Another set of tests discovered that people with more autoantibodies – which attack the same organs known to be damaged in Covid sufferers – experienced worse Covid-19 symptoms.

Scientists fear the negative effects of the ‘friendly fire’ could continue for an extended period of time, causing long Covid.

Covid-19 is described as a short-term illness caused by infection with the novel SARS-CoV-2 coronavirus. Public health officials tend to say people will recover within two weeks or so. 

However it’s become increasingly clear that this is not the case for everyone, and that the two-week period is only the ‘acute illness’ phase.
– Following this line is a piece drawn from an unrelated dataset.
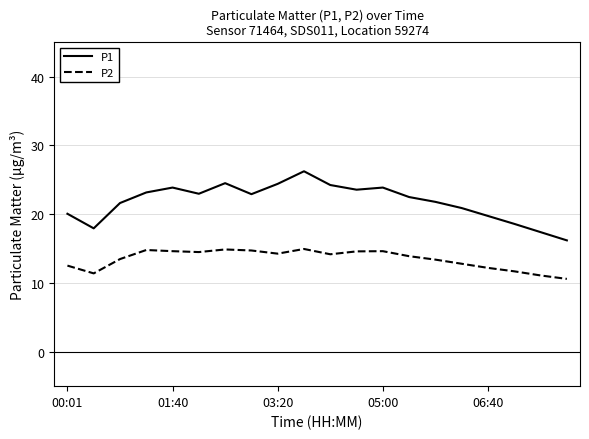

List the series in order of their peak value, highest first.

P1, P2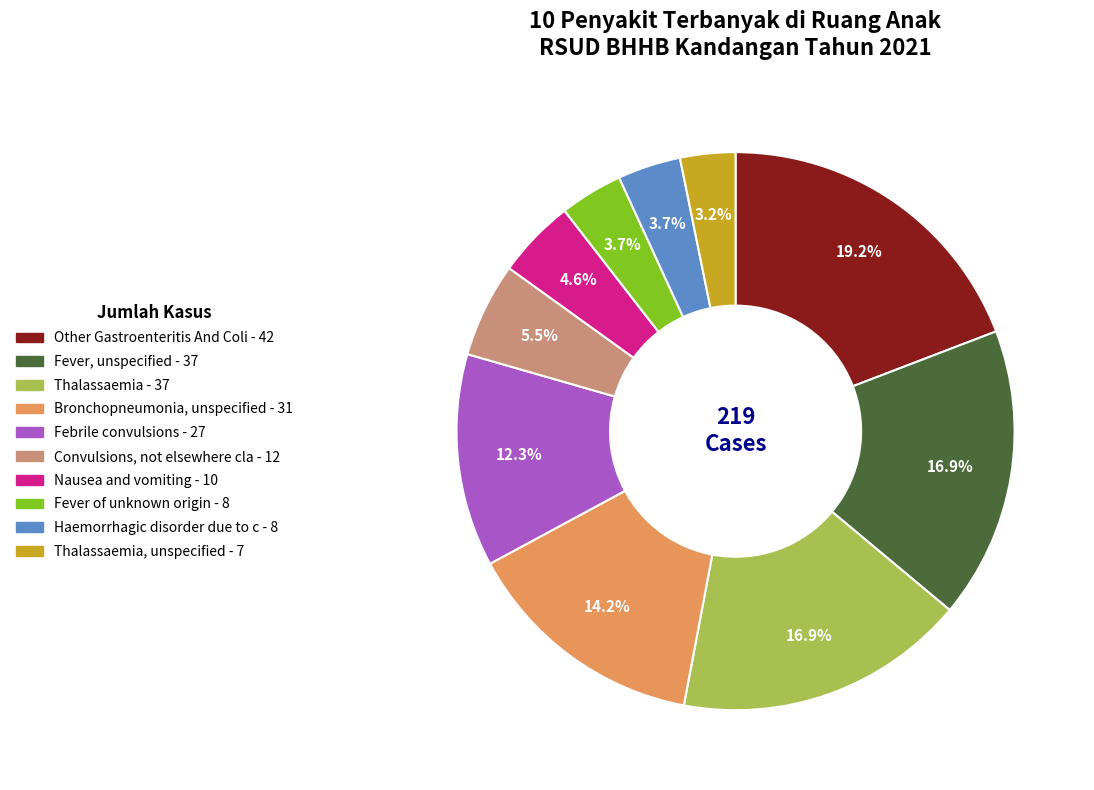

Is there any slice that represents more than half of the pie?

No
The North Bristol NHS Trust’s Discover project, which is studying the longer-term effects of coronavirus, found that out of a total of 110 patients given a three-month check up, most (74 per cent) had at least one persistent symptom after twelve weeks.

Yale immunobiologist and the study’s senior author Aaron Ring told The Guardian: ‘Covid-19 patients make autoantibodies that actually interfere with immune responses against the virus.  

‘We certainly believe that these autoantibodies are harmful to patients with Covid-19. 

‘Because antibodies can persist for a long time, it’s conceivable that they may contribute to the development of long-Covid diseases.’

Antibodies are disease-fighting proteins made and stored by the immune system to fight off invaders in the future by latching onto their spike proteins.

Autoantibodies, on the other hand, are the incorrect shape to bind, instead attaching to proteins on human cells. 

In the study, Dr Ring – along with immunobiology professor Akiko Iwasaki – conducted the study which has not yet been peer reviewed or published.

It follows the news that the chances of the University of Oxford’s Covid-19 vaccine being rolled out by the end of this year are ‘pretty high’.

The vaccine from Oxford and pharmaceutical giant AstraZeneca is yet to be approved for use in the UK –  with the Medicines and Healthcare products Regulatory Agency (MHRA) still reviewing trial data.

The Government has secured 100 million doses of the vaccine, with four million ready for key workers once approval is given.

Oxford University vaccinology professor Sarah Gilbert said the chances of getting the jab – which is 90 per cent effective and costs just £2 per dose – before the end of 2020 ‘are pretty high’.

But she stressed that multiple vaccines – made using different technologies – will be needed to tackle the pandemic. 

Professor Gilbert told the BBC’s Andrew Marr Show: ‘It depends on the age group you’re in and the JCVI (Joint Committee on Vaccination and Immunisation) prioritisations.

Oxford University vaccinology professor Sarah Gilbert (pictured) said the chances of getting the jab before the end of 2020 'are pretty high'

Oxford University vaccinology professor Sarah Gilbert (pictured) said the chances of getting the jab before the end of 2020 ‘are pretty high’ 

‘I think the chances are pretty high. But we do need multiple vaccines, all countries need multiple vaccines, the world needs multiple vaccines and we need vaccines made using different technologies, if that’s possible.’

She said this was due to companies potentially encountering problems with the supply of raw materials as doses are produced, which could slow down vaccine rollout if other jabs are not available.

‘So having multiple shots on goal, multiple irons in the fire, is what we really need,’ she added.

Professor Gilbert’s optimistic assessment comes as the UK’s coronavirus case load continues to rise – with a further 18,447 coronavirus cases recorded today, up 1,175 on last Sunday.